I am not yet good enough to always work things out the easiest way possible

Hi, I am just getting into php and am struggling to get it to do anything useful. I have a drop down box on one page, with 4 possible options: title, author, artist and publisher. When the user clicks submit, the following script is run. I just want it to sort the results based on the field the user selects from the drop down box, but at the moment it sorts by title no matter what they choose. Can anyone help me work out where I'm going wrong? Thanks in advance.
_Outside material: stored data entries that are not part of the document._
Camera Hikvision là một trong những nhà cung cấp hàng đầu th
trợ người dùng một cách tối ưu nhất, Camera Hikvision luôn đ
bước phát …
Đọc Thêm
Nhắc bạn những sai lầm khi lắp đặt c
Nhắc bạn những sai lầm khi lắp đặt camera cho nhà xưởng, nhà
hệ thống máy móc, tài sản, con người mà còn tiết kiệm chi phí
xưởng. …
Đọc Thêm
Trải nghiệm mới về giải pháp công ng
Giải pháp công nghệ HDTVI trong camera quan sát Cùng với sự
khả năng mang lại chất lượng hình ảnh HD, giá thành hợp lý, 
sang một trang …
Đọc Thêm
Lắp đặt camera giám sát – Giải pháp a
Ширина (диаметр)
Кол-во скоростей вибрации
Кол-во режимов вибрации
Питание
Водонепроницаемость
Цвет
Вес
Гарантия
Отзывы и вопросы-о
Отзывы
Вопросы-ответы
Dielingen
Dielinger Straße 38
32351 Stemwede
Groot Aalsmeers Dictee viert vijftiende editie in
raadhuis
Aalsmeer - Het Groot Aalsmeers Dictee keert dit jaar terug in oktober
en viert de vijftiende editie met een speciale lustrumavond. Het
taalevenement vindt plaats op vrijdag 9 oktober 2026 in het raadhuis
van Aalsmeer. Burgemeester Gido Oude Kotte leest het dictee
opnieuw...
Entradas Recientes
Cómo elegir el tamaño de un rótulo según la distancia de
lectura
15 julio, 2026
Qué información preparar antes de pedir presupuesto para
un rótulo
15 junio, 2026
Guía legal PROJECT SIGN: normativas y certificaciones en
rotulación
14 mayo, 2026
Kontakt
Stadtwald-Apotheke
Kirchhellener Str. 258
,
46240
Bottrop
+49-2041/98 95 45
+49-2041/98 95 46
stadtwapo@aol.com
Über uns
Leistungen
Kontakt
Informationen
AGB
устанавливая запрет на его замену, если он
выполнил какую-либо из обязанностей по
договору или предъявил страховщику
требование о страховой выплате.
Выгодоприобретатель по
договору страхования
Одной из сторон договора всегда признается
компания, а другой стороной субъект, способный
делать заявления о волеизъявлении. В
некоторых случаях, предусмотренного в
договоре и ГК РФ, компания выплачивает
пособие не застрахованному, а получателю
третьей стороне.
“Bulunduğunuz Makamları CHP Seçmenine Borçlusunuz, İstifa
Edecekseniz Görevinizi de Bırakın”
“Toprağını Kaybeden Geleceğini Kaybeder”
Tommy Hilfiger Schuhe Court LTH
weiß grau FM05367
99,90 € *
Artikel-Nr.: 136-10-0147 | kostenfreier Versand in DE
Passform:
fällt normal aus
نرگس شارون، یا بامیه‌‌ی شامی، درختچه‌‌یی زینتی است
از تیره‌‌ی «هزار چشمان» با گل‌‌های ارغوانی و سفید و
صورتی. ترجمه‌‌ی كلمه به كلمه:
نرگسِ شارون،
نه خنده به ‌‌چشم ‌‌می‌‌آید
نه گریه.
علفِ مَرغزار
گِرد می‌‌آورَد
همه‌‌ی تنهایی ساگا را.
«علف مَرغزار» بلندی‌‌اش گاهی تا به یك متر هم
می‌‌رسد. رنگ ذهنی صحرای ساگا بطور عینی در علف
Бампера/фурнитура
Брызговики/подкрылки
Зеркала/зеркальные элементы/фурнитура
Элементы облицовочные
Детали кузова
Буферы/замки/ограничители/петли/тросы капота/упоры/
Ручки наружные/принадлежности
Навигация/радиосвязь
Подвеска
Here's the code. <? $dbServer=mysql_connect("localhost","",""); if (!$dbServer) {echo "Failed to connect to MySQL"; exit; } mysql_select_db("database",$dbServer); if ($_POST['Comics']= "Title"){ $sql ="SELECT * FROM comics ORDER BY title"; } elseif ($_POST['Comics']= "Author") { $sql ="SELECT * FROM comics ORDER BY author"; } elseif ($_POST['Comics']= "Artist") { $sql ="SELECT * FROM comics ORDER BY artist"; } elseif ($_POST['Comics']= "Publisher") { $sql ="SELECT * FROM comics ORDER BY publisher"; } $queryResult=mysql_query($sql); if (mysql_error()) { echo "Problem with Query<BR>"; echo "The following error message was returned from MySQL:<BR>"; echo mysql_error(); exit; } if (mysql_num_rows($queryResult)==0) { echo "No results that match your enquiry"; } else { while ($dbRecord=mysql_fetch_array($queryResult)) { echo "found: ".$dbRecord["title"].", ".$dbRecord["author"].", ".$dbRecord["artist"].", ".$dbRecord["publisher"]."<BR>"; } } ?> EDIT: Here's the HTML <form action="includes/dispbytitle.php" method="POST"> <select name="Comics"> <option value="Title">Title</option> <option value="Author">Author</option> <option value="Publisher">Publisher</option> <option value="Artist">Artist</option> </select> <INPUT type="submit" value="Search"> </form>